Dataset excerpts
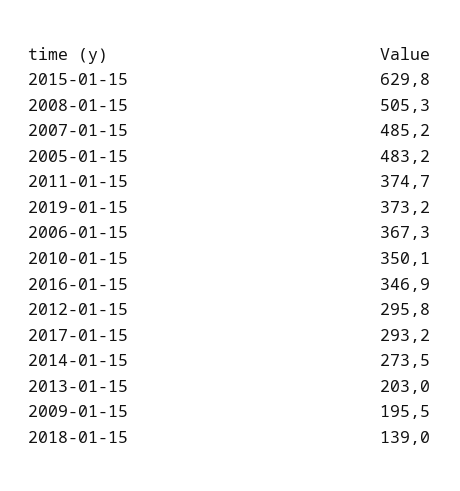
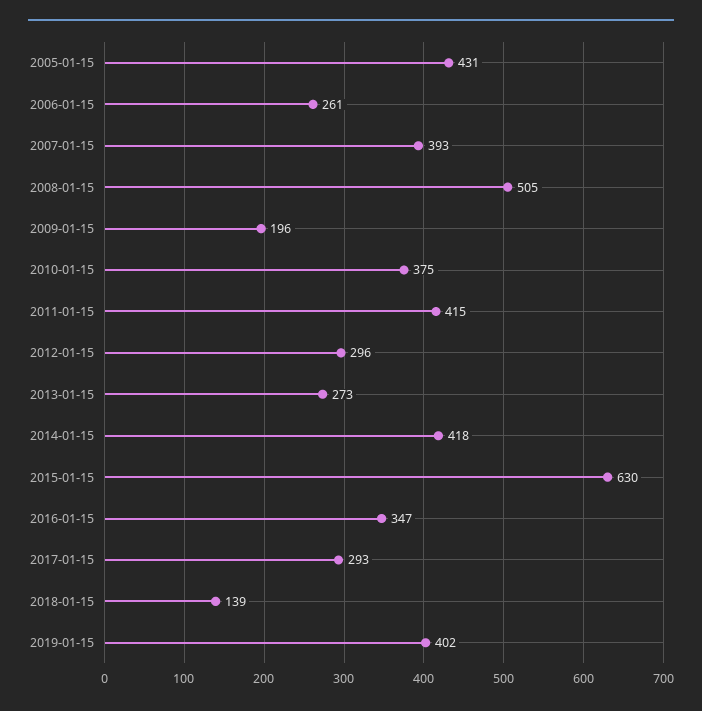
  {
    "2015-01-15": 629.8,
    "2008-01-15": 505.3,
-   "2007-01-15": 485.2,
+   "2007-01-15": 393,
-   "2005-01-15": 483.2,
+   "2005-01-15": 431,
-   "2011-01-15": 374.7,
+   "2011-01-15": 415,
-   "2019-01-15": 373.2,
+   "2019-01-15": 402,
-   "2006-01-15": 367.3,
+   "2006-01-15": 261,
-   "2010-01-15": 350.1,
+   "2010-01-15": 375,
    "2016-01-15": 346.9,
    "2012-01-15": 295.8,
    "2017-01-15": 293.2,
-   "2014-01-15": 273.5,
+   "2014-01-15": 418,
-   "2013-01-15": 203,
+   "2013-01-15": 273,
    "2009-01-15": 195.5,
    "2018-01-15": 139
  }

▶ WORK ORDER
The data above needs to be retyped exactly, with the images left out.

▶ OUTPUT BELOW
  {
    "2015-01-15": 629.8,
    "2008-01-15": 505.3,
-   "2007-01-15": 485.2,
+   "2007-01-15": 393,
-   "2005-01-15": 483.2,
+   "2005-01-15": 431,
-   "2011-01-15": 374.7,
+   "2011-01-15": 415,
-   "2019-01-15": 373.2,
+   "2019-01-15": 402,
-   "2006-01-15": 367.3,
+   "2006-01-15": 261,
-   "2010-01-15": 350.1,
+   "2010-01-15": 375,
    "2016-01-15": 346.9,
    "2012-01-15": 295.8,
    "2017-01-15": 293.2,
-   "2014-01-15": 273.5,
+   "2014-01-15": 418,
-   "2013-01-15": 203,
+   "2013-01-15": 273,
    "2009-01-15": 195.5,
    "2018-01-15": 139
  }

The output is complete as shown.